The Paul Duke STEM High School is a theme school that focuses on technology, but Principal John Wetherington said that focus was not expected to carry over to the school’s first-ever graduation ceremony even if it was, in a way, fitting for the school.
The school — which did not have a senior class until this school year — was one of the first Gwinnett County schools to hold its graduation ceremonies Wednesday. Due to the COVID-19 novel coronavirus pandemic, however, the ceremonies were done virtually and broadcast online rather than conducted in person.
“As a technology-focused STEM school, we have emphasized learning through and with technology since our opening,” Wetherington said at the beginning of the ceremony. “Therefore, it’s no surprise that our graduation ceremony would leverage technology to provide a unique experience for our student and families. However, when we opened almost two years ago, no one would have predicted a virtual graduation ceremony.
“The unique circumstance of the last three months have provided an extraordinary challenge to us all, yet our students, teachers and community have shown tremendous character, perseverance and resilience throughout the last 43 days of digital learning.”
Wednesday marked the first-ever graduation ceremonies for Paul Duke STEM High School and McClure Health Science High School. Due to the COVID-19 pandemic, however, each school had to mark the milestone with virtual ceremonies instead of the traditional affairs that would have included graduating seniors marching in to the tune of “Pomp and Circumstance” and walking across a stage to receive their diplomas.
Such is life in the age of COVID-19.
“Many things can be said about your senior year of high school,” Gwinnett County Public Schools Superintendent J. Alvin Wilbanks said in videotaped remarks included in the online proceedings. “Perhaps the most memorable happening, yet the least desirable one, has been the COVID-19 pandemic that has impacted all of our lives and, yes, our world.
“This virus changed where and how you completed your senior year. Rather than at school, you experienced teaching and learning at home. I have yet to talk with anyone, a senior student, a parent or teacher who preferred that situation rather than students being able to finish their senior year at school.”
The unusual way the school year ended was a theme that ran through both ceremonies.
McClure High School Principal Nicole Mosley echoed Wetherington’s sentiments about the unexpectedness of a virtual graduation as she opened her own school’s first-ever graduation ceremony Wednesday.

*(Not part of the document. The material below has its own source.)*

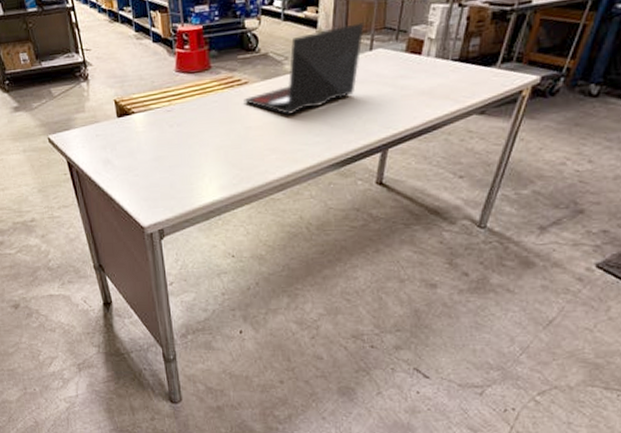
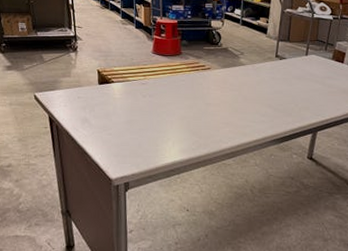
laptop: present [243,22,364,116] -> none [206,34,302,98]

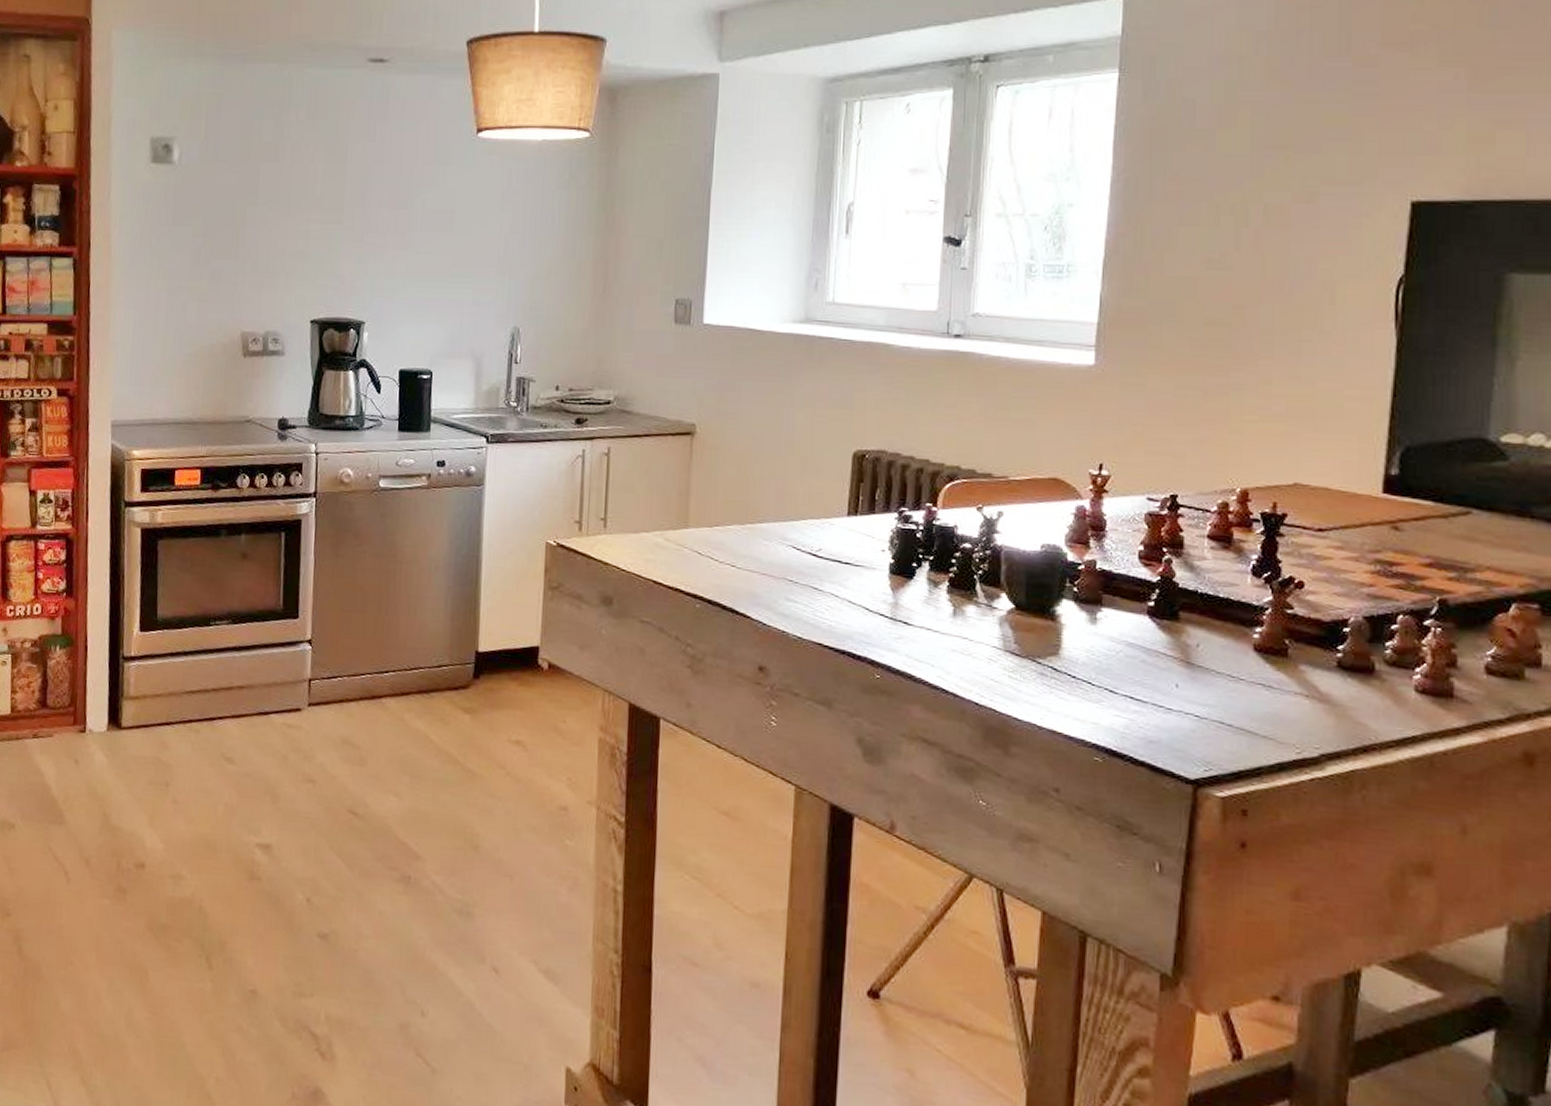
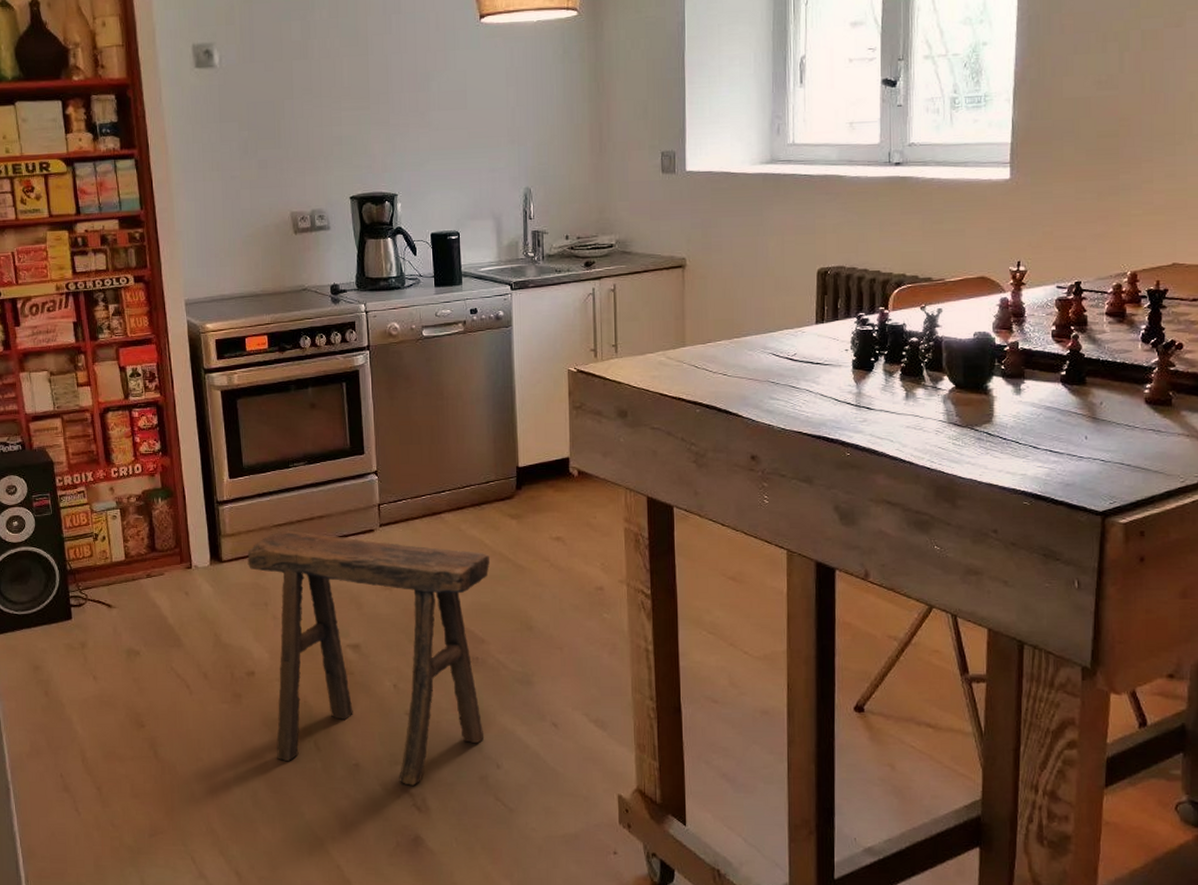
stool: none [150,698,434,1026] -> present [247,530,490,786]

“As we began our inaugural year last August, I think we all expected to have many new experiences and surprises that would allow us to waken the wonder,” Mosley said. “But, I don’t think any of us could have predicted that we would be holding our very first graduation ceremony virtually.
“Although the end of this school year has looked much different than your previous 12 school years, it is just one of the many firsts that you have experienced as the first graduating class of McClure Health Science High School.”
As Gwinnett County Board of Education Chairwoman Louise Radloff addressed graduates in a video played during McClure’s ceremony, she noted the fact that the school system has never done a virtual graduation before.
“This is your special day, one you will always remember, not so much for the significance of the occasion, but for the fact that you graduated virtually, the first class ever, in the year 2020,” Radloff said. “You will be in the history books. The fact that you are wearing the cap and gown and you have completed the course work is what makes this day special for you and your family.”
Graduating seniors waxed poetic about the experiences they did get to have as a student body before in-school instruction was suspended, forcing the students to finish their K-12 academic careers from home.
“McClure is our new home,” McClure High School salutatorian Tanya Rodriguez said. “It’s where we made new lifelong friendships and shared so many unforgettable memories even if it was cut short due to this pandemic we are in. I know we didn’t get to have a senior breakfast or prom, but we were able to share many other experiences together.
“We have spent all school year eating breakfast together every morning when we arrived at school. We shared laughs and jokes together. We also got the opportunity to go to Netherworld together and even an escape room. We spent a night together screaming while watching a scary movie and we had to watch a funny movie afterwards so we wouldn’t get paranoid. It’s important to remember the memories we had already made.”
Paul Duke High School Valedictorian Chunjin Park said he used the last two months as an opportunity to evaluate his experiences at the school, and how the class of 2020 helped open the school in 2018.
“This year has truly been unconventional times,” Park said. “We’re entering the world as adults as the world is facing the biggest pandemic and economic crisis of our generation. The waves impact us, shifting our society as we know it and unlike the current year 2020’s name suggests, our future seems to be murkier than ever.
“However, we can chose to be afraid, or we could chose to overcome this fear and boldly embrace this new world, just as we embraced our new school.”